This was my first Joshilyn Jackson novel, so I went into it with no preconceived notions of what to expect. Just as well, because, although I enjoyed it, and I liked the writing style, there was something just a tad flat about it. Perhaps it was that the story was too scattered. Perhaps the characters weren't as well-developed as they could have been, and I did not warm to any of them. Perhaps because the ghosts didn't have as large a part as I'd have liked (although the bit about the foot was really something). One thing, the first half dragged for me. Not sure exactly when it changed, but about halfway through it became unputdownable (my own word).

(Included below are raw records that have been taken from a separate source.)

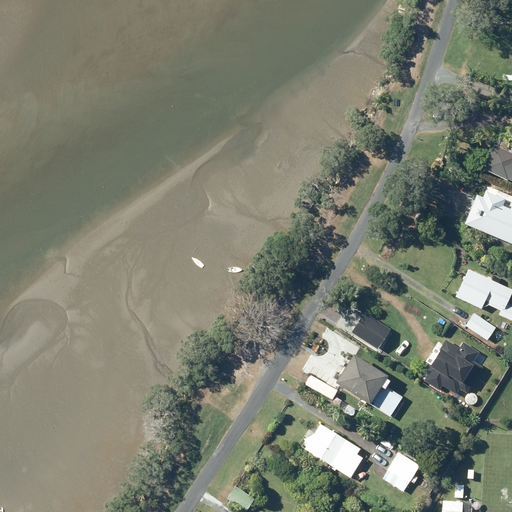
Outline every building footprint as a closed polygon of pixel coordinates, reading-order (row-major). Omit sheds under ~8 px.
[(502,179),(511,183),(511,156),(489,145),(477,170),(501,181),(502,179)] [(511,207),(473,192),(460,223),(511,244),(511,207)] [(511,310),(511,309),(502,305),(508,291),(463,270),(450,297),(475,309),(479,300),(484,302),(483,304),(497,311),(495,315),(507,321),(511,310)] [(346,314),(339,326),(356,336),(357,335),(365,340),(371,330),(364,325),(368,318),(360,313),(355,320),(346,314)] [(492,329),(470,313),(461,325),(483,341),(492,329)] [(329,382),(328,384),(362,406),(363,403),(385,417),(397,398),(380,386),(383,381),(379,379),(380,378),(346,356),(332,376),(328,373),(325,379),(329,382)] [(478,384),(483,376),(454,359),(437,388),(466,405),(472,394),(476,397),(482,386),(478,384)] [(333,391),(307,376),(302,385),(328,400),(333,391)] [(333,398),(329,404),(335,407),(339,401),(333,398)] [(356,412),(353,417),(360,421),(363,417),(356,412)] [(301,450),(346,478),(361,455),(316,426),(301,450)] [(396,453),(379,479),(400,492),(407,481),(410,483),(414,477),(411,475),(417,467),(396,453)] [(232,487),(224,499),(242,511),(250,500),(232,487)] [(439,511),(457,511),(458,502),(440,501),(439,511)]
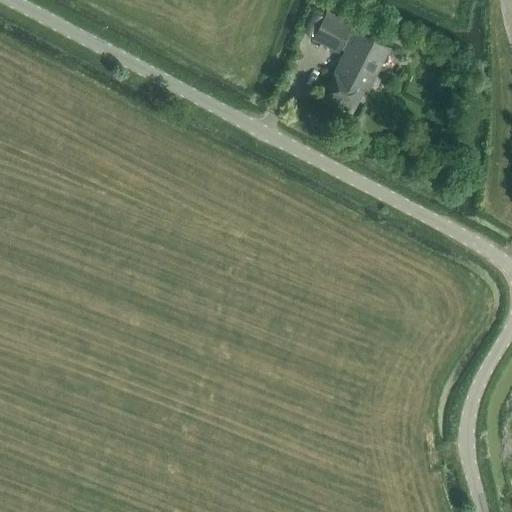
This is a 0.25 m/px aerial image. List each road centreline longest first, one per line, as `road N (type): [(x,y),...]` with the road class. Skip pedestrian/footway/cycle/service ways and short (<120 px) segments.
road 1 (unclassified): [(511,272),(453,232),(9,0)]
road 2 (unclassified): [(481,511),(468,419),(511,327)]
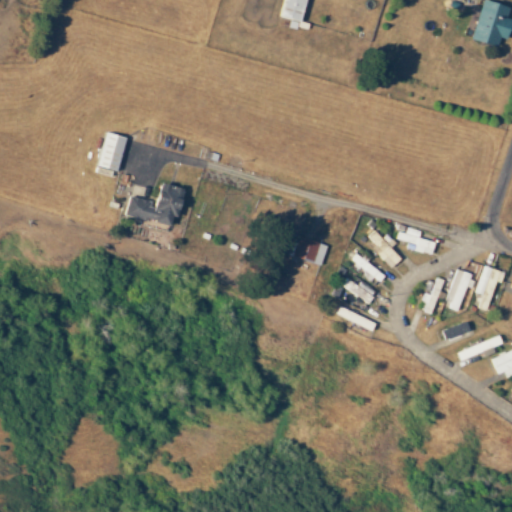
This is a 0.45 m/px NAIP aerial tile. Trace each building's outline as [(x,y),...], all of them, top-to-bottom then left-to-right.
[(279,0),(276,15),(296,21),(302,0),(279,0)] [(506,7),(480,0),(478,0),(468,40),(494,46),(497,37),(504,38),(509,19),(503,17),(506,7)] [(113,171),(122,137),(101,132),(92,165),(113,171)] [(121,215),(166,225),(168,217),(173,218),(179,188),(155,183),(151,201),(125,196),(121,215)] [(379,238),(371,230),(365,235),(372,244),(369,247),(388,268),(398,259),(387,247),(393,242),(384,233),(379,238)] [(428,254),(431,240),(394,233),(393,239),(413,243),(411,250),(428,254)] [(317,265),(323,245),(287,234),(281,253),(317,265)] [(347,261),(378,280),(382,273),(351,254),(347,261)] [(483,310),(492,280),(498,282),(501,272),(480,265),(471,292),(478,294),(474,307),(483,310)] [(453,310),(467,274),(454,269),(443,297),(448,299),(445,307),(453,310)] [(371,296),(343,277),(338,284),(366,303),(371,296)] [(441,280),(432,277),(427,294),(422,293),(417,311),(428,314),(432,297),(437,299),(441,280)] [(438,330),(441,340),(466,330),(462,321),(438,330)] [(452,352),(456,360),(499,343),(495,335),(452,352)] [(489,358),(499,379),(511,373),(511,350),(511,348),(489,358)]
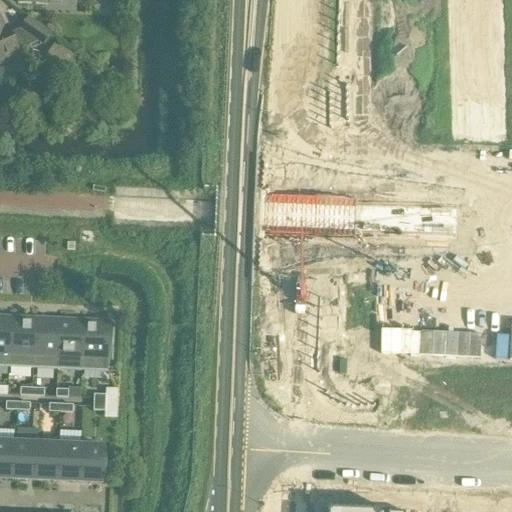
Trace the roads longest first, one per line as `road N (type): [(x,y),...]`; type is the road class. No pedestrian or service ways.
road 1 (primary): [(245,0),(229,448)]
road 2 (primary): [(281,437),(297,0)]
road 3 (residential): [(511,221),(493,219),(485,0)]
road 4 (residential): [(470,464),(410,444),(281,437)]
road 5 (residential): [(279,474),(409,477),(470,464)]
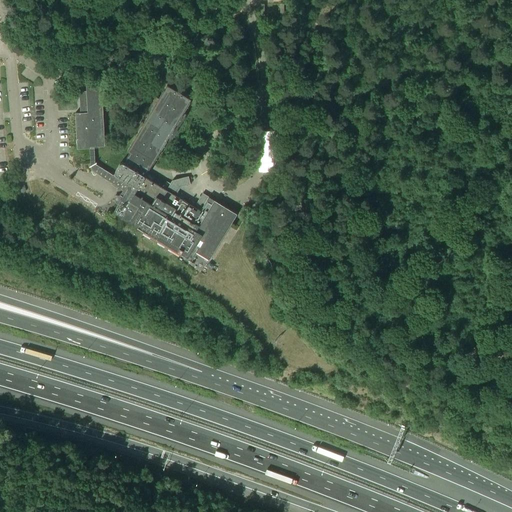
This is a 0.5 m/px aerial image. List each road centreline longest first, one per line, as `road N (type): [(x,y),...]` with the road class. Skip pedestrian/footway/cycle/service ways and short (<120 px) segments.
road 1 (motorway): [(464,511),(190,403),(0,346)]
road 2 (motorway): [(0,375),(393,511)]
road 3 (motorway): [(511,502),(199,378)]
road 4 (motorway): [(0,412),(175,460),(319,511)]
road 5 (motorway): [(199,378),(137,345),(0,299)]
road 6 (motorway): [(199,378),(0,316)]
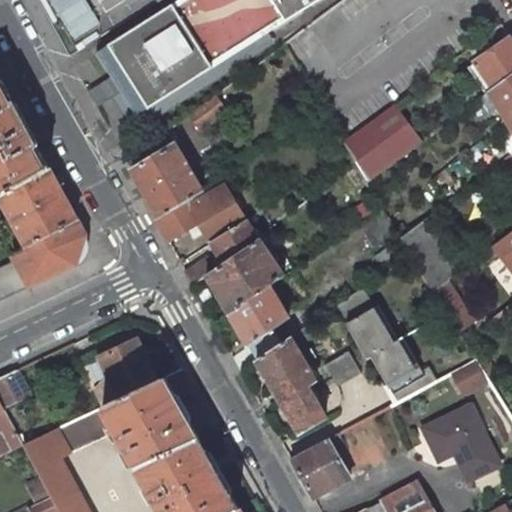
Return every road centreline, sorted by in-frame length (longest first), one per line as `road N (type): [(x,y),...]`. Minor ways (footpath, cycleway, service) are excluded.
road 1 (residential): [(147,268),(0,5)]
road 2 (residential): [(293,511),(180,310),(147,268)]
road 3 (residential): [(0,339),(147,268)]
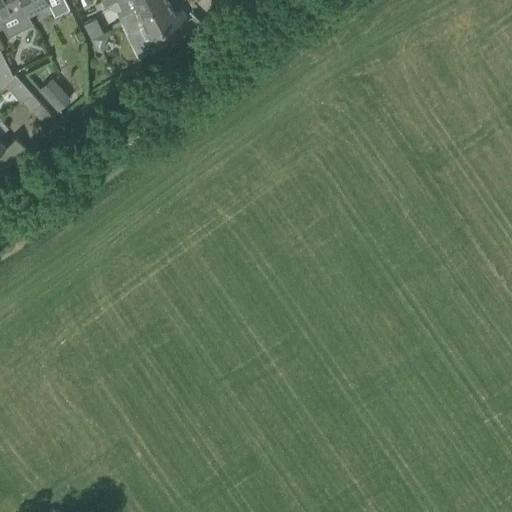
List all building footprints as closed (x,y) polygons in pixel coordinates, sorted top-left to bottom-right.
[(0,0),(0,27),(3,26),(5,21),(4,19),(23,10),(25,9),(20,0),(0,0)] [(20,0),(25,9),(23,10),(27,16),(50,5),(49,4),(57,0),(20,0)] [(116,13),(121,23),(167,0),(115,0),(121,10),(116,13)] [(167,0),(121,23),(126,34),(144,25),(155,47),(180,35),(174,24),(186,18),(181,9),(174,12),(167,0)] [(96,17),(83,23),(90,38),(103,31),(96,17)] [(80,30),(73,34),(77,42),(84,39),(83,37),(80,30)] [(0,86),(1,88),(5,85),(7,83),(16,75),(14,72),(13,73),(0,48),(0,86)] [(7,83),(5,85),(16,97),(27,87),(22,82),(16,75),(7,83)] [(46,81),(39,88),(40,89),(40,90),(58,109),(65,102),(46,81)] [(31,92),(22,100),(31,110),(40,102),(31,92)] [(0,169),(0,170),(26,147),(15,136),(5,145),(0,140),(0,133),(8,127),(1,119),(0,119),(0,169)]
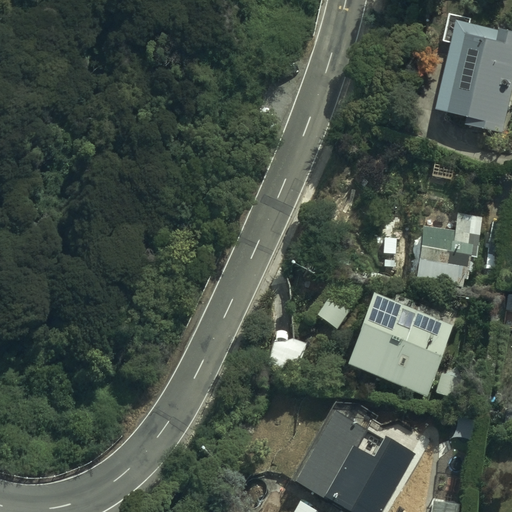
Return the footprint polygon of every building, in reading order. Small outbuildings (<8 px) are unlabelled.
[(450,21),(444,47),(452,49),(437,116),(467,123),(466,131),(502,139),(511,97),(511,38),(470,29),(471,26),(450,21)] [(438,219),(425,217),(414,282),(469,291),(480,223),(455,219),(453,227),(437,225),(438,219)] [(353,308),(332,293),(314,318),(335,333),(353,308)] [(452,328),(370,300),(346,371),(427,399),(452,328)] [(293,487),(337,511),(383,511),(413,460),(333,416),(293,487)]
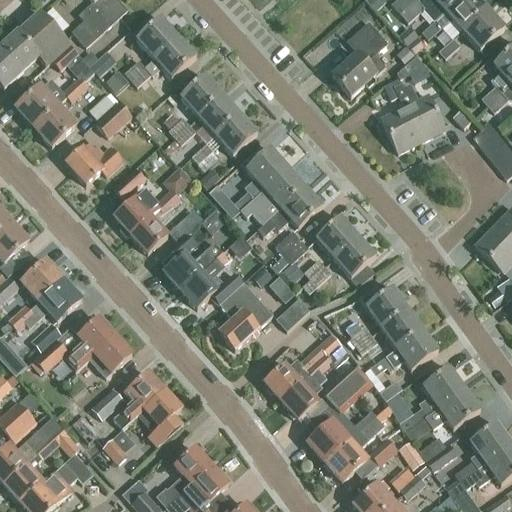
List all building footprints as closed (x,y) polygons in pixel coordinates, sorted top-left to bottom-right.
[(85,52),(97,40),(126,15),(112,0),(86,0),(92,6),(78,18),(83,24),(71,36),(85,52)] [(368,0),(367,2),(376,12),(385,4),(381,0),(368,0)] [(433,26),(461,0),(422,0),(418,4),(413,0),(399,0),(390,9),(401,20),(408,27),(423,15),(433,26)] [(462,35),(487,13),(474,0),(461,0),(433,26),(421,37),(428,45),(441,33),(442,34),(452,24),(462,35)] [(487,13),(462,35),(479,55),(504,33),(487,13)] [(51,65),(69,49),(39,16),(0,51),(0,89),(3,93),(37,61),(45,70),(51,65)] [(153,63),(178,40),(160,21),(135,44),(153,63)] [(350,101),(375,78),(384,70),(374,58),(386,47),(367,25),(345,45),(356,57),(331,80),(350,101)] [(170,83),(196,60),(178,40),(153,63),(144,71),(129,84),(137,92),(151,79),(153,81),(162,73),(170,83)] [(413,58),(423,49),(417,41),(407,50),(413,58)] [(445,64),(460,50),(453,42),(438,56),(445,64)] [(78,59),(69,49),(51,65),(60,75),(78,59)] [(487,110),(511,87),(511,53),(493,70),(499,77),(489,85),(494,90),(480,103),(487,110)] [(396,77),(398,83),(408,78),(412,87),(431,78),(424,69),(415,60),(415,61),(404,70),(396,77)] [(129,84),(144,71),(138,64),(124,78),(129,84)] [(79,100),(88,91),(79,81),(70,90),(79,100)] [(197,122),(221,99),(204,81),(180,104),(197,122)] [(398,83),(391,86),(399,101),(404,112),(421,146),(444,135),(427,100),(417,105),(409,90),(403,93),(398,83)] [(15,112),(32,132),(56,110),(65,103),(67,101),(62,96),(50,84),(41,93),(39,91),(15,112)] [(390,105),(399,101),(391,86),(383,90),(390,105)] [(511,87),(487,110),(494,118),(508,105),(511,105),(511,87)] [(65,103),(70,108),(79,100),(70,90),(62,96),(67,101),(65,103)] [(119,103),(111,95),(107,100),(106,99),(88,114),(97,125),(114,108),(119,103)] [(214,141),(238,118),(221,99),(197,122),(214,141)] [(106,143),(130,122),(118,108),(94,130),(106,143)] [(56,110),(32,132),(51,152),(75,131),(63,117),(56,110)] [(421,146),(404,112),(380,124),(397,158),(421,146)] [(256,138),(238,118),(214,141),(232,160),(256,138)] [(174,143),(189,129),(183,123),(168,136),(174,143)] [(479,151),(497,137),(487,125),(483,129),(485,132),(472,142),(479,151)] [(189,129),(174,143),(181,150),(195,137),(189,129)] [(486,160),(504,145),(497,137),(479,151),(486,160)] [(493,169),(511,155),(504,145),(486,160),(493,169)] [(102,159),(91,146),(83,154),(81,152),(64,167),(85,190),(101,176),(106,181),(122,166),(110,152),(102,159)] [(212,156),(206,148),(191,161),(198,169),(212,156)] [(235,221),(288,173),(271,153),(246,176),(254,185),(244,193),(247,197),(229,212),(226,210),(222,213),(232,224),(235,221)] [(511,155),(493,169),(506,184),(511,179),(511,155)] [(162,186),(170,195),(175,200),(192,185),(179,171),(162,186)] [(219,181),(211,173),(199,184),(206,193),(219,181)] [(288,173),(241,217),(247,223),(252,218),(262,229),(280,213),(281,215),(306,192),(288,173)] [(124,204),(145,186),(136,175),(114,193),(124,204)] [(281,215),(280,213),(262,229),(256,234),(263,242),(274,232),(278,235),(290,225),(298,233),(323,211),(306,192),(281,215)] [(130,240),(166,207),(175,200),(170,195),(155,209),(143,196),(114,222),(121,230),(120,234),(125,241),(130,239),(130,240)] [(175,200),(166,207),(172,213),(180,206),(175,200)] [(198,229),(214,215),(205,204),(193,214),(193,213),(168,236),(176,246),(179,246),(198,229)] [(166,207),(130,240),(147,259),(167,242),(157,231),(174,216),(172,213),(166,207)] [(493,231),(511,249),(511,212),(493,231)] [(0,234),(9,226),(8,225),(11,222),(3,213),(0,215),(0,234)] [(216,214),(210,220),(221,232),(227,226),(216,214)] [(333,264),(358,241),(341,222),(316,244),(333,264)] [(27,246),(9,226),(0,234),(0,264),(3,268),(27,246)] [(503,277),(511,267),(511,249),(493,231),(474,250),(503,277)] [(283,261),(301,245),(292,235),(274,252),(282,260),(283,261)] [(358,241),(333,264),(351,283),(376,260),(358,241)] [(283,261),(282,260),(270,271),(277,278),(289,267),(290,269),(308,253),(301,245),(283,261)] [(164,276),(180,295),(200,277),(216,263),(222,258),(213,247),(191,267),(183,259),(164,276)] [(222,258),(216,263),(220,268),(227,262),(222,258)] [(220,268),(216,263),(200,277),(180,295),(196,313),(216,295),(209,287),(224,273),(220,268)] [(309,284),(325,271),(318,264),(303,277),(309,284)] [(21,286),(38,306),(62,285),(44,265),(21,286)] [(291,288),(302,280),(292,268),(282,276),(291,288)] [(325,271),(309,284),(302,291),(309,299),(331,279),(325,271)] [(7,281),(0,287),(0,309),(19,292),(8,280),(7,281)] [(25,327),(24,327),(30,334),(48,317),(57,327),(81,305),(62,285),(38,306),(39,306),(29,315),(24,309),(15,317),(25,327)] [(232,325),(218,338),(234,355),(272,321),(242,288),(218,309),(232,325)] [(380,333),(408,314),(393,292),(365,312),(380,333)] [(395,354),(423,335),(408,314),(380,333),(395,354)] [(16,334),(24,327),(25,327),(15,317),(7,325),(16,334)] [(65,363),(76,376),(90,364),(95,360),(94,359),(114,341),(106,333),(110,330),(102,321),(98,324),(97,322),(77,340),(83,347),(65,363)] [(345,331),(352,342),(363,334),(355,324),(345,331)] [(40,357),(55,344),(60,339),(50,327),(29,346),(40,357)] [(355,352),(371,340),(366,332),(363,334),(352,342),(349,343),(355,352)] [(371,384),(376,380),(386,372),(389,377),(404,367),(410,376),(438,356),(423,335),(395,354),(370,372),(365,375),(366,377),(371,384)] [(342,350),(331,339),(300,368),(296,364),(290,368),(286,372),(283,369),(263,387),(264,389),(264,392),(269,398),(272,398),(279,406),(342,350)] [(371,340),(355,352),(361,359),(377,348),(371,340)] [(0,361),(10,353),(0,341),(0,361)] [(98,373),(105,380),(106,381),(130,359),(114,341),(94,359),(95,360),(90,364),(98,373)] [(55,344),(40,357),(41,357),(30,368),(39,379),(43,376),(45,378),(68,358),(55,344)] [(350,359),(342,350),(279,406),(288,415),(287,418),(292,423),(295,423),(296,424),(316,405),(311,400),(321,391),(318,388),(325,382),(322,380),(332,370),(335,372),(350,359)] [(331,408),(364,379),(357,371),(324,400),(331,408)] [(424,422),(465,394),(449,372),(422,392),(428,401),(419,408),(422,412),(412,419),(400,427),(399,428),(404,436),(425,424),(424,422)] [(164,396),(147,377),(125,398),(132,406),(112,424),(122,434),(144,414),(164,396)] [(373,389),(364,379),(331,408),(340,418),(373,389)] [(99,381),(74,403),(87,417),(91,413),(113,393),(115,391),(106,381),(105,380),(102,384),(99,381)] [(10,391),(5,384),(1,381),(0,382),(0,398),(1,399),(10,391)] [(123,404),(113,393),(91,413),(101,424),(123,404)] [(424,422),(425,424),(432,434),(446,425),(452,434),(480,415),(465,394),(424,422)] [(180,414),(164,396),(144,414),(137,421),(152,438),(148,442),(156,451),(182,428),(174,419),(180,414)] [(0,432),(4,437),(26,417),(17,406),(0,421),(0,432)] [(358,437),(357,437),(348,445),(348,444),(323,466),(342,487),(366,465),(357,455),(384,430),(380,426),(389,418),(385,413),(375,422),(375,421),(371,416),(362,424),(370,433),(361,441),(358,437)] [(408,413),(395,422),(399,428),(400,427),(412,419),(408,413)] [(26,417),(4,437),(14,449),(37,428),(26,417)] [(352,432),(357,437),(358,437),(361,441),(370,433),(362,424),(353,432),(353,431),(352,432)] [(46,441),(42,445),(50,455),(59,446),(60,446),(55,440),(63,434),(56,425),(42,437),(46,441)] [(323,466),(348,444),(330,425),(306,447),(323,466)] [(511,448),(497,428),(470,447),(477,458),(469,463),(471,466),(453,480),(458,487),(477,474),(511,448)] [(102,452),(117,470),(127,460),(124,456),(134,447),(121,433),(113,441),(113,442),(102,452)] [(425,466),(445,451),(438,442),(418,456),(425,466)] [(37,458),(4,488),(20,506),(48,482),(47,481),(38,470),(37,466),(50,455),(42,445),(32,453),(37,458)] [(37,458),(32,453),(26,446),(14,457),(8,450),(0,457),(0,483),(4,488),(37,458)] [(412,475),(424,467),(410,446),(398,454),(412,475)] [(379,470),(394,457),(384,447),(370,460),(379,470)] [(500,489),(511,480),(511,448),(477,474),(475,475),(458,487),(446,496),(452,505),(475,489),(477,492),(494,480),(500,489)] [(449,449),(445,451),(425,466),(432,477),(457,460),(449,449)] [(164,511),(167,511),(169,510),(211,471),(194,453),(174,471),(183,480),(167,494),(165,493),(155,502),(164,511)] [(69,490),(77,483),(82,488),(92,479),(74,458),(53,476),(47,481),(48,482),(20,506),(25,511),(53,511),(73,495),(69,490)] [(407,486),(416,496),(424,488),(420,483),(430,474),(425,470),(416,478),(407,486)] [(202,511),(227,489),(211,471),(169,510),(167,511),(202,511)] [(363,498),(351,509),(353,511),(387,511),(394,507),(376,487),(375,487),(372,484),(360,495),(363,498)] [(407,503),(416,496),(407,486),(398,493),(407,503)] [(158,511),(145,497),(131,509),(133,511),(158,511)] [(506,511),(511,509),(505,499),(485,511),(506,511)]
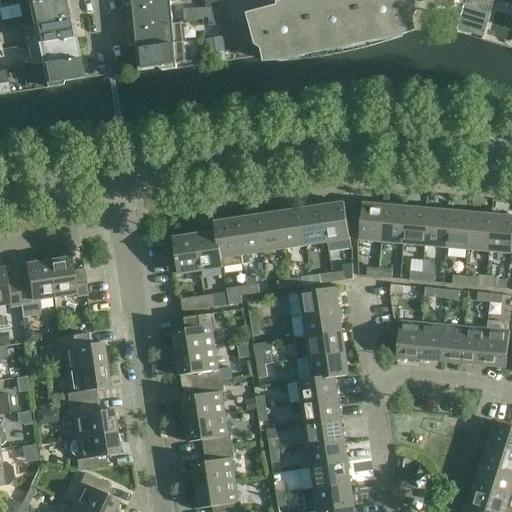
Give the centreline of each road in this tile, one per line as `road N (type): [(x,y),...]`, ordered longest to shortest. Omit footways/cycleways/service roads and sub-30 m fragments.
road 1 (tertiary): [(115,174),(382,139),(511,150)]
road 2 (residential): [(163,511),(124,233)]
road 3 (residential): [(371,373),(511,388)]
road 4 (residential): [(391,511),(371,373)]
road 5 (residential): [(0,247),(124,233)]
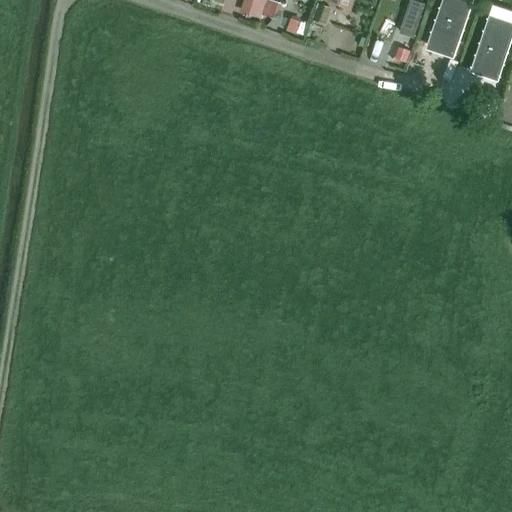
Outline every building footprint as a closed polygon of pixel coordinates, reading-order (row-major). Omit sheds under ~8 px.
[(244,0),(240,13),(261,19),(262,16),(266,0),(244,0)] [(324,0),(348,9),(351,0),(324,0)] [(425,0),(409,0),(400,30),(415,34),(425,0)] [(467,3),(456,0),(444,0),(429,46),(450,53),(467,3)] [(432,29),(436,10),(427,8),(423,28),(432,29)] [(291,19),(287,29),(297,32),(300,23),(291,19)] [(511,28),(511,26),(492,20),(475,70),(496,77),(511,28)] [(371,48),(380,52),(388,35),(379,31),(371,48)] [(424,67),(427,56),(420,53),(416,65),(424,67)] [(402,61),(395,59),(391,71),(399,73),(402,61)] [(495,98),(506,101),(511,82),(511,80),(501,77),(495,98)] [(493,102),(497,91),(489,88),(485,99),(493,102)]
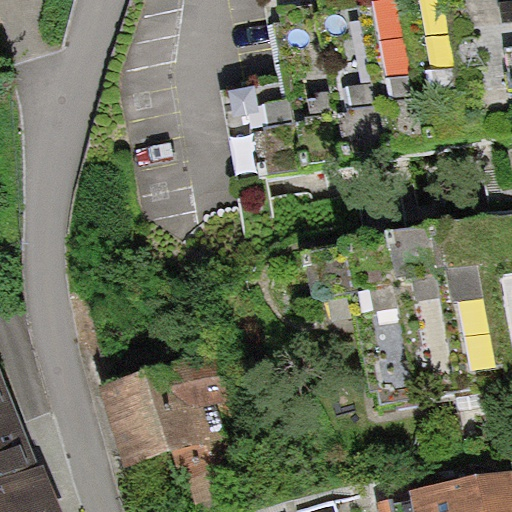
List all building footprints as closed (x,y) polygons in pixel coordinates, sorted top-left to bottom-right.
[(511,0),(353,0),(271,13),(284,82),(223,93),(237,173),(260,169),(262,182),(373,162),(401,157),(442,150),(485,142),(511,137),(511,0)] [(355,247),(307,256),(319,324),(359,317),(377,412),(511,387),(511,218),(483,224),(441,231),(390,241),(355,247)] [(240,346),(101,393),(128,472),(172,457),(176,470),(183,467),(196,507),(202,505),(204,511),(213,511),(232,506),(213,449),(235,442),(224,408),(258,397),(240,346)] [(0,365),(0,511),(63,511),(46,468),(41,467),(0,365)] [(511,511),(511,474),(379,502),(381,511),(511,511)]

At any rate, the descriptions of the Southern way of life was wonderful, especially of the Stepford-like neighborhood where Laurel lived. I have to say, in that, I agree with Thalia that it was a creepy place. I also found the relationships intriguing. All three of the marriages ~ the mother's and her two daughters' ~ seemed to work well for each of them, yet each was trying to change the others' to conform with her own idea of what a "proper" marriage should be. (Timely, that, with the gay-marriage controversy raging hot in the U.S.) I also found the juxtaposition of material wealth with poverty, not so much in terms of economics as of the spirit, quite compelling. Though what the girl did was horrible, I felt for her, understood the terrible needs that drove her to it. I thought the mother and the girl were very much alike ~ in escaping from their origins, they were willing to do unspeakable things, and, in the end, neither really escaped.
All in all, I'm glad I read it and am looking forward to reading her other novels.